Making News Machine Readable
These developments are the culmination of the first stage of our transparency initiative, a non-profit project jointly funded by the Knight Foundation (we won a Knight News Challenge Award in 2008) and the MacArthur Foundation. We have also worked with the AP in the latter stages.
hNews, for those unfamiliar with it, makes some basic, factual information about the provenance of an online news article machine-readable. In other words, it makes distinguishable a lot of information that is currently indistinguishable on the web (e.g. to search engines). hNews is not the same as
"beacon," "web bug," the controversial data tag that Associated Press is attaching to its content to help track its use around the web, and allow it, as I understand it, to create a "News Registry" of its users to create a registry of news - i.e. who owns it and how you can use it.. AP is layering beacon web bug on top of hNews.
The reason hNews is so useful to anyone producing journalism and to the public is that it helps to differentiate news on the web. At the same time, it should make news easier to find, give greater credit to the author (or help "ascribenation", as Doc Searls called it on LinuxJournal), link the story to the news principles it adheres to (if any), unlock some of the value of the news archive, and enable untold unintended consequences.
Currently, only some articles published by AOL, and a few hundred published by OpenDemocracy.net, the first adopter of hNews, are marked up. But within a month or so, there will be thousands and then perhaps hundreds of thousands of stories. Once that happens, we will actually be able to truly see how helpful hNews can be. The aim will then be to develop features and tools built on hNews, and begin benefiting from the marked up information.
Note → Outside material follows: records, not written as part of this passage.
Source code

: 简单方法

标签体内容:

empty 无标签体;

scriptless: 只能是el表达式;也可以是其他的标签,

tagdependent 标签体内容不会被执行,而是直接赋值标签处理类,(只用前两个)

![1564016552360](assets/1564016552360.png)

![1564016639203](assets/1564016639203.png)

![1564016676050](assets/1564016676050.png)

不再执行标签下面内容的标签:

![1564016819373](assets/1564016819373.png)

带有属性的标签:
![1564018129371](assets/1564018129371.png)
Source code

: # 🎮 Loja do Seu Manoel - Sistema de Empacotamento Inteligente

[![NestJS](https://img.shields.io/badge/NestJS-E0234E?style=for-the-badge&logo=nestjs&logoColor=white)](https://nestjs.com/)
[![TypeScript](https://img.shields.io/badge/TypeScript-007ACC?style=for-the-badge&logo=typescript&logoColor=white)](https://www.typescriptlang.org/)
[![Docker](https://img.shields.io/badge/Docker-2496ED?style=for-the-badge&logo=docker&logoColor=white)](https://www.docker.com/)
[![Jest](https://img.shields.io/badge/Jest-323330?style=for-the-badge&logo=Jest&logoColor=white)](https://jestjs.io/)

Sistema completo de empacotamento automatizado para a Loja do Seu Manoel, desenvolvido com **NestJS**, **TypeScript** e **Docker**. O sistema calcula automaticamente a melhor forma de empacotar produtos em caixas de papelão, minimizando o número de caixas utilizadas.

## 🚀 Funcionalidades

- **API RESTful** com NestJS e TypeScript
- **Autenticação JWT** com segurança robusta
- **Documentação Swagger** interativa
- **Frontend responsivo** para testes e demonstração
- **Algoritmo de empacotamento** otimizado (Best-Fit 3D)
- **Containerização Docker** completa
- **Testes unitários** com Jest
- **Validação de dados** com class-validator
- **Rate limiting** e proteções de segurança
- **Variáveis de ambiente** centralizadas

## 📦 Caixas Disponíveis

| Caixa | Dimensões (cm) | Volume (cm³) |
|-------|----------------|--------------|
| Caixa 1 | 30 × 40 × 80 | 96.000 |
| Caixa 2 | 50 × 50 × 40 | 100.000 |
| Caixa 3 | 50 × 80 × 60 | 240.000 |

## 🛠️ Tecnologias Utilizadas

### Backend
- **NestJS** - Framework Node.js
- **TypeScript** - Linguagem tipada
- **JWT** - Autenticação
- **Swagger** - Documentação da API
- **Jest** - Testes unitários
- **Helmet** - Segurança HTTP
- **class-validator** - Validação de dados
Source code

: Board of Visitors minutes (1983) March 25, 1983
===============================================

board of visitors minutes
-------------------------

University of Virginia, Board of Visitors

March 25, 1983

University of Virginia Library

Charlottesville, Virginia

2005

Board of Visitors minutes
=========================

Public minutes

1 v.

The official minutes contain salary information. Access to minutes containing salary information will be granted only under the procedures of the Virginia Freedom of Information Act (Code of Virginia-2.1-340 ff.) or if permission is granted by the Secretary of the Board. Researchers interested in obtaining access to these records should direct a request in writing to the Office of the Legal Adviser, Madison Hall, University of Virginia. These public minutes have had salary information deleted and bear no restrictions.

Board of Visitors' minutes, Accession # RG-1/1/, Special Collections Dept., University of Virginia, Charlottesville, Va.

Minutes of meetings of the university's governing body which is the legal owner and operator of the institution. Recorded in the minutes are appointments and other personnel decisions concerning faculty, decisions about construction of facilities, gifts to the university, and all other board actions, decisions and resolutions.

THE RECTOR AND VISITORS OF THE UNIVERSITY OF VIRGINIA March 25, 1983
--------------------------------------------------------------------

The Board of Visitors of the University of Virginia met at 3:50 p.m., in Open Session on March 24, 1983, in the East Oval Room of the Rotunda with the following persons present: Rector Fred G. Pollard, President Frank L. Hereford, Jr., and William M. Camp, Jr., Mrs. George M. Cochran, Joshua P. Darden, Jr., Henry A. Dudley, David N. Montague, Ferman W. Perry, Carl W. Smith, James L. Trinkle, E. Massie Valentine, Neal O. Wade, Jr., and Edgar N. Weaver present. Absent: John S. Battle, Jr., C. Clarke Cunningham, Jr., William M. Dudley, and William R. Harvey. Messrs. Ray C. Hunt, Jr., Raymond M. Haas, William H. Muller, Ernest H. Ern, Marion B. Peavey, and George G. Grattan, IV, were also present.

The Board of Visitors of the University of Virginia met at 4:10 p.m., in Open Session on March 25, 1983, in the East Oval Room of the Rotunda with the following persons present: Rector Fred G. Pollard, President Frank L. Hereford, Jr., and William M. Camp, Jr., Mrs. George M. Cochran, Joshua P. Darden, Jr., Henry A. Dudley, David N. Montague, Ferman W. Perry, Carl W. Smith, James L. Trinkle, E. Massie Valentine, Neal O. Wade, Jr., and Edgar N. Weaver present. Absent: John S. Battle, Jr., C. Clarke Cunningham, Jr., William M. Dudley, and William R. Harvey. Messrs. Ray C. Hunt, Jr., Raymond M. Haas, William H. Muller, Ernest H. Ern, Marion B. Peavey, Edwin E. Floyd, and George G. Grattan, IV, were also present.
For example, this could be done via searches and APIs.
For us, the Media Standards Trust, the next stage will involve juggling many balls simultaneously. We need to communicate what hNews is and how it works to as many people as possible. This means making sure people realize that hNews is for anyone producing journalism, not just big news organizations. We also need to develop applications based on hNews in order to illustrate what it's useful for. And we need to keep evolving hNews to include additional (optional) semantic information. At the same time, we'll have to be flexible enough to cope with the unintended consequences.
We are still a little ways from seeing what impact hNews will have, but now we have the opportunity, over the next few months, to see how it can make news more transparent.